*Provided text*.
The used format in the telephone interviews was a standardized questionnaire, without any given answers to choose from. The first thought was to let the agents think of trends and behavior among the buyers without being directed into already given answers by using completely open-end questions. This kind of qualitative interviews are very flexible but the flexibility can also be a problem (Holme & Solvang, 1997). It was concluded that open questions would lead to too much varying answers with the consequence of little usable or interpretable information obtained. Therefore more standardized questions were needed to gain wanted information but it was still important that the real estate agents had the possibility to express their individual view and make comments. The interpretation of the answers is based on the theory of behavioral finance and the part of the bubble indication theory that involves irrational behavior among house buyers, which have also helped form the questions. The survey in itself was influenced by the survey Case and Shiller (2003), preformed in their study of the US house market.

Survey questions

The questionnaire, which can be found in appendix 1, consists of twelve questions. Possible attendant questions, marked with a hyphen were asked if the answer given was not sufficient or if the agent misinterpreted the main question.

*Stated problem*.
Write the next part of the passage on the telephone questionnaire for real estate agents, picking up after its last sentence.

*Supplied information*.
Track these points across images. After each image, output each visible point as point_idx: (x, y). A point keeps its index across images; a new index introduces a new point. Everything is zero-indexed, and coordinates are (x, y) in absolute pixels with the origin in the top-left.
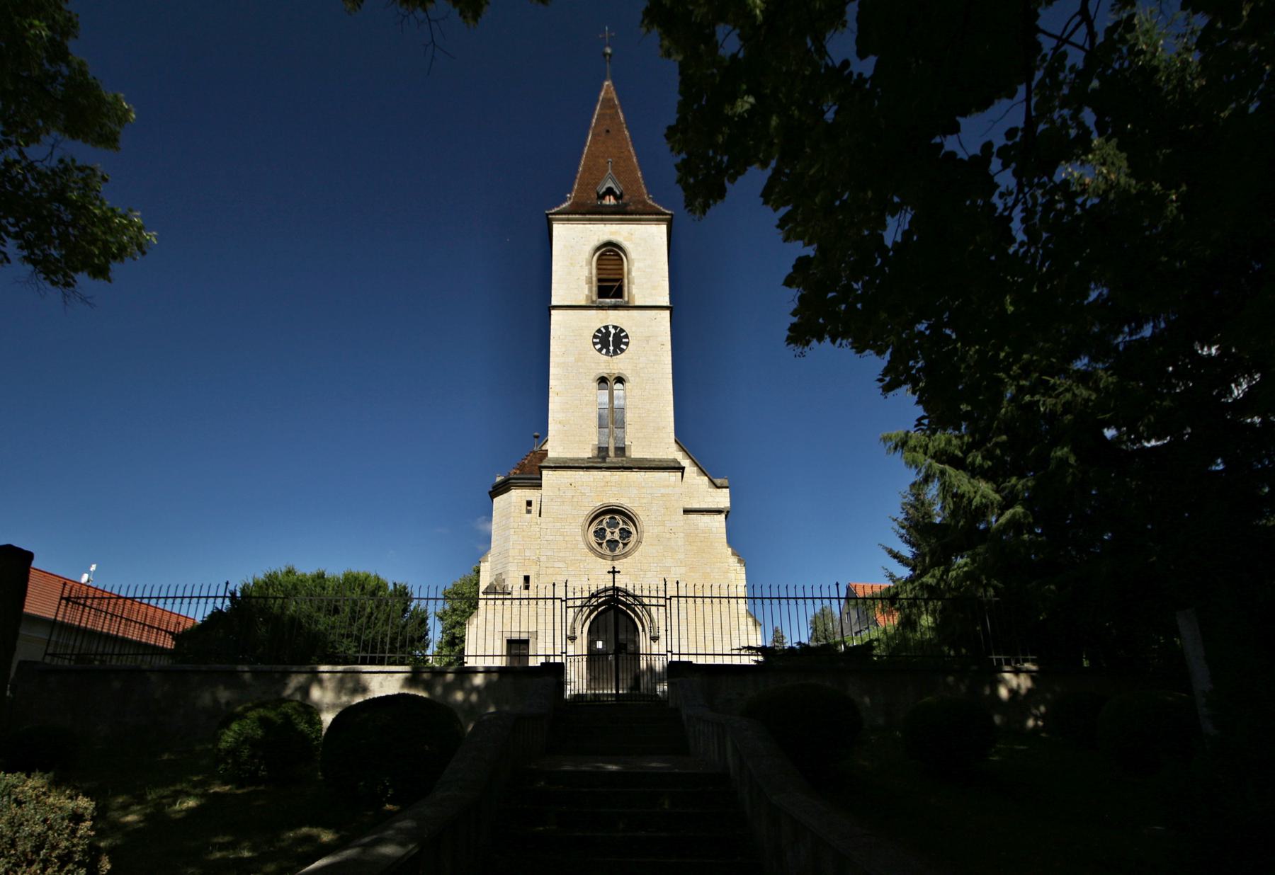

*Written response*.
In order to separate the agent’s own beliefs about Oslo’s housing market, from what the agent has interpreted as the buyer’s belief, questions about the agent’s opinions initiated the interviews to make the agent aware of her or his own views first (see question 2-4). Question 4, regarding the agent’s opinion of when housing prices would fall, was asked to also to see if the housing market prices, according to the agents, are perceived as predictable. Question 5, simply enquires the buyer’s beliefs and expectations regarding price and future price, while question 6 and 7 concerns demand changes. Especially question 7 that asks whether it is more common today with housing being sold above asking price, wants to tests whether the demand can be symbolized as irrational. Question 8 represents the buyers’ view of housing as an investment as well as question 9 that asks whether the average owning time of housing has decreased since housing sold rather quickly after the purchase would indicate speculation among buyers. Question 10 concerns the buyers’ appreciated risk associated with housing purchase and question 11 requests whether there are buyers who feel a sense of urgency to enter the market because of price expectations or any other expectations. Question 12, the final question wants to measure the general excitement that influences the housing market of Oslo. It brings up the word of mouth phenomena and inquires if there are any topic regarding the housing market that are the more frequently discussed.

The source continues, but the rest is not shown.